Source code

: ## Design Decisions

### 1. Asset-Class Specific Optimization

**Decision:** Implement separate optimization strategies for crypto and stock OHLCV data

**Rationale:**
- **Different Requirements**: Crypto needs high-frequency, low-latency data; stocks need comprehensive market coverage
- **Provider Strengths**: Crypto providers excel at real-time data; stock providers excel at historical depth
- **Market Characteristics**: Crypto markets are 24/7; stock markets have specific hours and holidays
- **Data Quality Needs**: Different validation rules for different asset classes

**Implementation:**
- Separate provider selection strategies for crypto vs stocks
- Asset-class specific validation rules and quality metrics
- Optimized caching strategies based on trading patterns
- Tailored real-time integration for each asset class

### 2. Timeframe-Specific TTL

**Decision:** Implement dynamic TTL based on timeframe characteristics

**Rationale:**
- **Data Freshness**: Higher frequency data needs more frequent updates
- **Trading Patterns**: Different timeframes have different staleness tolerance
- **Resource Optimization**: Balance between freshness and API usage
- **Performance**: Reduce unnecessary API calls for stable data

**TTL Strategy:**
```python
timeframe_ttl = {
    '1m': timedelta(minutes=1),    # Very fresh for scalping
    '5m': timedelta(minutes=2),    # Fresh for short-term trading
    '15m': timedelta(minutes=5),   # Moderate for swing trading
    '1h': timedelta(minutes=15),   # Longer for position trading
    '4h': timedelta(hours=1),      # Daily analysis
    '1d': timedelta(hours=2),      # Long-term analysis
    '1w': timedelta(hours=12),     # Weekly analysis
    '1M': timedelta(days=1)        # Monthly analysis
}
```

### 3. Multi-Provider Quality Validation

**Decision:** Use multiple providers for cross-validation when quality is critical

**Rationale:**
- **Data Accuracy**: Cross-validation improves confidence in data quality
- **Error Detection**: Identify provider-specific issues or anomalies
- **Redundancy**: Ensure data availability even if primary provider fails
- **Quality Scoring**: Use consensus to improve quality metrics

- [About this exercise]: Write every record out again exactly.

- [Completed exercise]:
Source code

: ## Design Decisions

### 1. Asset-Class Specific Optimization

**Decision:** Implement separate optimization strategies for crypto and stock OHLCV data

**Rationale:**
- **Different Requirements**: Crypto needs high-frequency, low-latency data; stocks need comprehensive market coverage
- **Provider Strengths**: Crypto providers excel at real-time data; stock providers excel at historical depth
- **Market Characteristics**: Crypto markets are 24/7; stock markets have specific hours and holidays
- **Data Quality Needs**: Different validation rules for different asset classes

**Implementation:**
- Separate provider selection strategies for crypto vs stocks
- Asset-class specific validation rules and quality metrics
- Optimized caching strategies based on trading patterns
- Tailored real-time integration for each asset class

### 2. Timeframe-Specific TTL

**Decision:** Implement dynamic TTL based on timeframe characteristics

**Rationale:**
- **Data Freshness**: Higher frequency data needs more frequent updates
- **Trading Patterns**: Different timeframes have different staleness tolerance
- **Resource Optimization**: Balance between freshness and API usage
- **Performance**: Reduce unnecessary API calls for stable data

**TTL Strategy:**
```python
timeframe_ttl = {
    '1m': timedelta(minutes=1),    # Very fresh for scalping
    '5m': timedelta(minutes=2),    # Fresh for short-term trading
    '15m': timedelta(minutes=5),   # Moderate for swing trading
    '1h': timedelta(minutes=15),   # Longer for position trading
    '4h': timedelta(hours=1),      # Daily analysis
    '1d': timedelta(hours=2),      # Long-term analysis
    '1w': timedelta(hours=12),     # Weekly analysis
    '1M': timedelta(days=1)        # Monthly analysis
}
```

### 3. Multi-Provider Quality Validation

**Decision:** Use multiple providers for cross-validation when quality is critical

**Rationale:**
- **Data Accuracy**: Cross-validation improves confidence in data quality
- **Error Detection**: Identify provider-specific issues or anomalies
- **Redundancy**: Ensure data availability even if primary provider fails
- **Quality Scoring**: Use consensus to improve quality metrics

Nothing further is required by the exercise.